Formação de quadrilha – Segundo o ministro-relator, em relação ao crime de formação de quadrilha, o réu apresentou culpabilidade elevada, uma vez que atuou intensamente como elo entre representantes políticos e empresários do ramo publicitário responsáveis pela distribuição de recursos. O ministro também identificou que as circunstâncias do crime são desfavoráveis, uma vez que o réu participou da distribuição de recursos a parlamentares por um longo período, justificando a fixação da pena base em 2 anos e 3 meses. O voto foi acompanhado pelos ministros Luiz Fux, Gilmar Mendes, Marco Aurélio, Celso de Mello e o presidente Ayres Britto. Não votaram no item os ministros, Ricardo Lewandowski (revisor), Dias Toffoli, Rosa Weber e Cármen Lúcia Antunes Rocha, uma vez que absolveram o réu da imputação de formação de quadrilha.
Corrupção ativa – Em relação ao crime de corrupção ativa, o ministro-relator também identificou circunstâncias de alta culpabilidade, fixando a pena-base em quatro anos, aumentada de dois terços em função da continuidade delitiva, nos termos do artigo 71 do Código Penal, uma vez que as condutas se referem à corrupção de nove parlamentares. A pena final fixada pelo relator, de 6 anos e 8 meses, mais 250 dias-multa, foi acompanhada pelos ministros Rosa Weber, Luiz Fux, Gilmar Mendes, Marco Aurélio, Celso de Mello e Ayres Britto.
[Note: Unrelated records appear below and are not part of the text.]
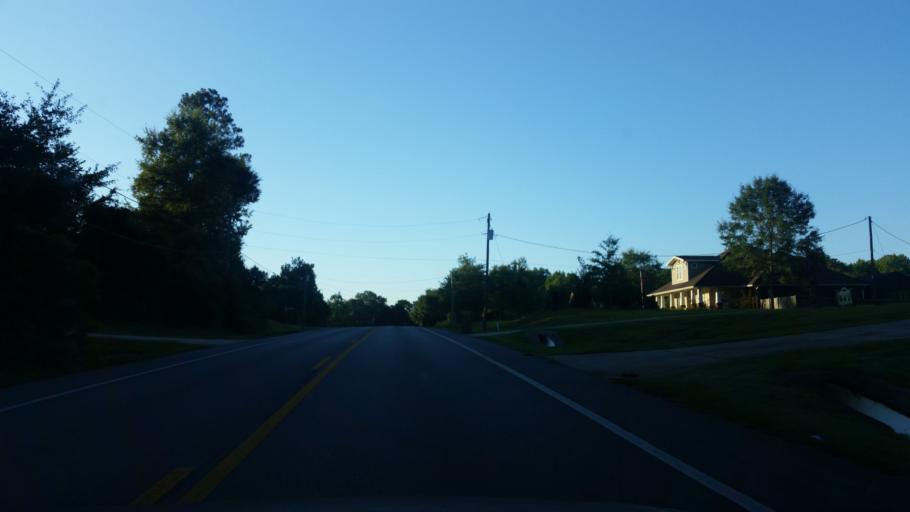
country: US
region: Florida
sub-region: Escambia County
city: Cantonment
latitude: 30.5989
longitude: -87.3527
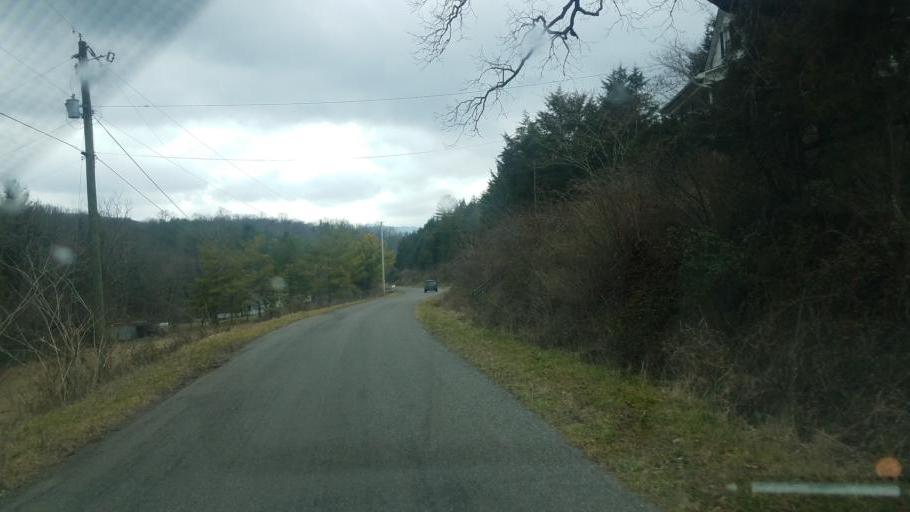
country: US
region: Virginia
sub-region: Giles County
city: Pembroke
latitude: 37.2347
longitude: -80.6931
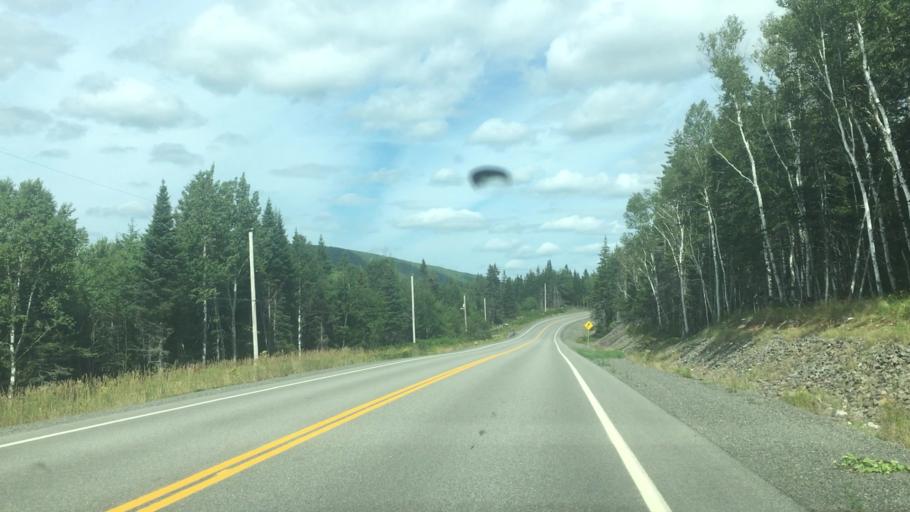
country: CA
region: Nova Scotia
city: Sydney Mines
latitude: 46.3241
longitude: -60.6066
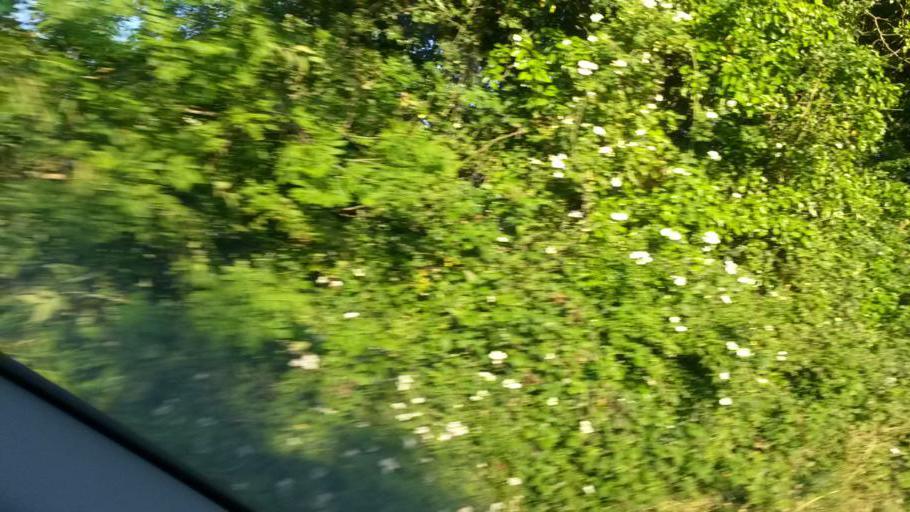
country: IE
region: Leinster
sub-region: An Mhi
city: Ashbourne
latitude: 53.5495
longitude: -6.3601
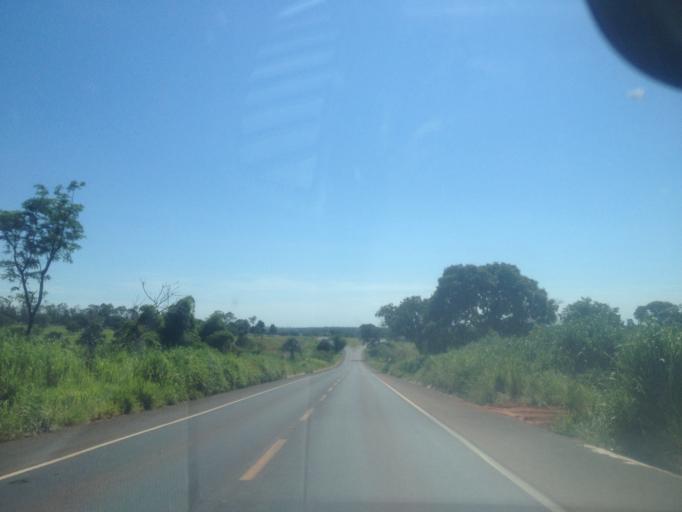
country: BR
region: Minas Gerais
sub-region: Santa Vitoria
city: Santa Vitoria
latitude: -18.8780
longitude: -50.1276
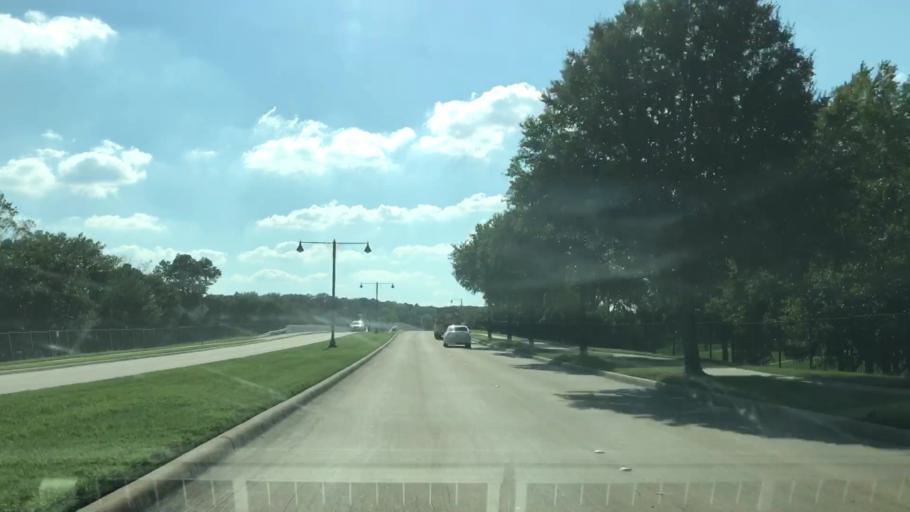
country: US
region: Texas
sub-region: Tarrant County
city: Colleyville
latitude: 32.9219
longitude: -97.1946
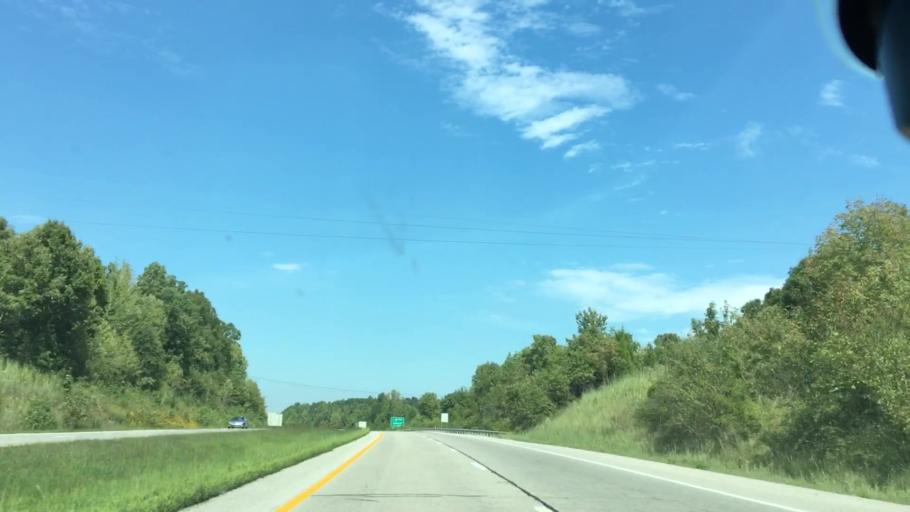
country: US
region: Kentucky
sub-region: Hopkins County
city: Nortonville
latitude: 37.1990
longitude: -87.4395
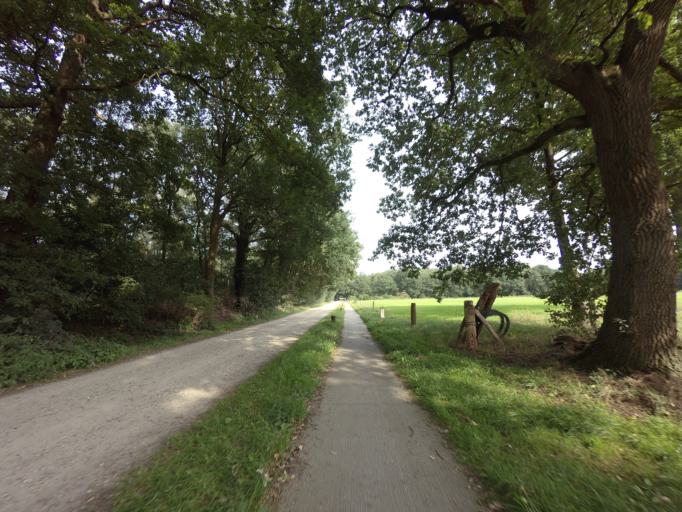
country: DE
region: Lower Saxony
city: Getelo
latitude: 52.4521
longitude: 6.8257
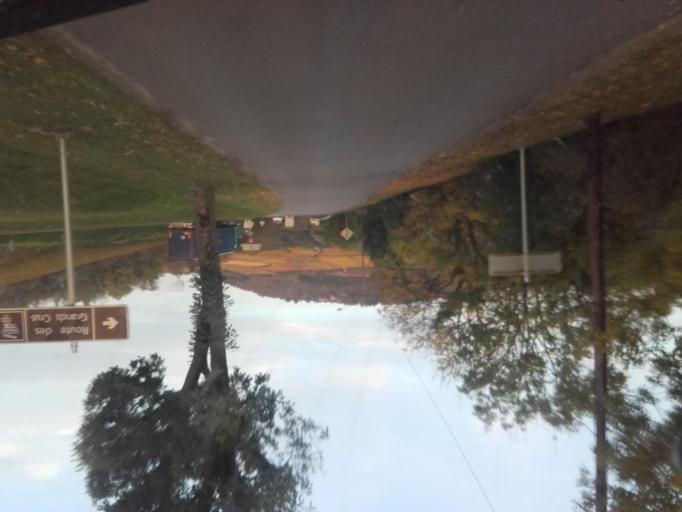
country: FR
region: Bourgogne
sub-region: Departement de la Cote-d'Or
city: Corpeau
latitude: 46.9525
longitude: 4.7162
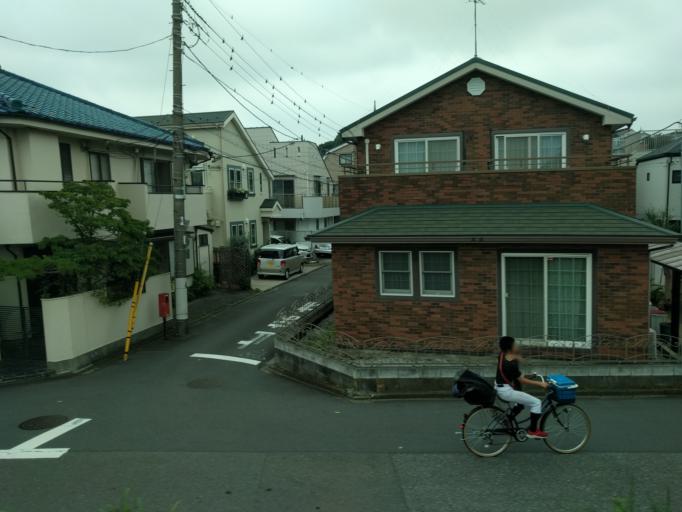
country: JP
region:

O ministro-revisor, Ricardo Lewandowski, entendeu que o réu foi um dos principais mentores e participou ativamente do esquema criminoso, o que justificou a fixação da pena em 4 anos e 1 mês mais o pagamento de 20 dias-multa, no que foi acompanhado pelos ministros Dias Toffoli e Cármen Lúcia.
Sessão tensa
As sentenças sairam depois de uma discussão intensa entre os ministros Joaquim Barbosa e Ricardo Lewandowski, que, visivelmente abalado, abandonou o plenário.
As definições das penas para o núcleo político foi antecipada por decisão do ministro relator, Joaquim Barbosa. O ministro revisor, Ricardo Lewandowski, não gostou, reclamou, e os dois travaram uma áspera discussão:
Ricardo Lewandowski: Toda hora vossa excelência trás uma surpresa, eu não entendo por que essa surpresa. Eu não aceito surpresa, senhor ministro relator.
Joaquim Barbosa: Eu é que estou surpreendido com a ação de obstrução de vossa excelência. Vossa excelência, na última semana, leu um artigo de jornal.
Ricardo Lewandowski: Eu considero isso algo muito grave, muito grave. Senhor presidente, eu exijo uma retratação.
Joaquim Barbosa: Mas eu disse a verdade… Não tem retratação alguma.
Ricardo Lewandowski: Então, eu me retiro do plenário.